Dataset content:

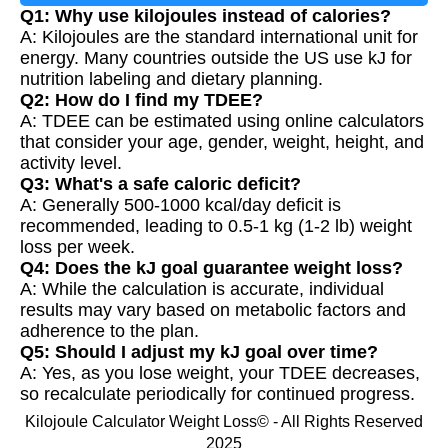
Q1: Why use kilojoules instead of calories?
A: Kilojoules are the standard international unit for
energy. Many countries outside the US use kJ for
nutrition labeling and dietary planning.
Q2: How do I find my TDEE?
A: TDEE can be estimated using online calculators
that consider your age, gender, weight, height, and
activity level.
Q3: What's a safe caloric deficit?
A: Generally 500-1000 kcal/day deficit is
recommended, leading to 0.5-1 kg (1-2 lb) weight
loss per week.
Q4: Does the kJ goal guarantee weight loss?
A: While the calculation is accurate, individual
results may vary based on metabolic factors and
adherence to the plan.
Q5: Should I adjust my kJ goal over time?
A: Yes, as you lose weight, your TDEE decreases,
so recalculate periodically for continued progress.
Kilojoule Calculator Weight Loss© - All Rights Reserved
2025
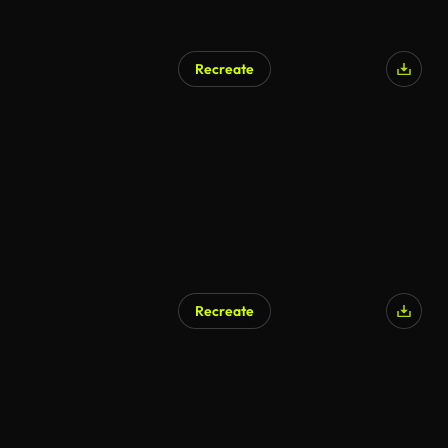
Recreate
Recreate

Aim of the exercise: How many lines of the data contain the word "your"? Reply with the number alone.

Exercise result: 2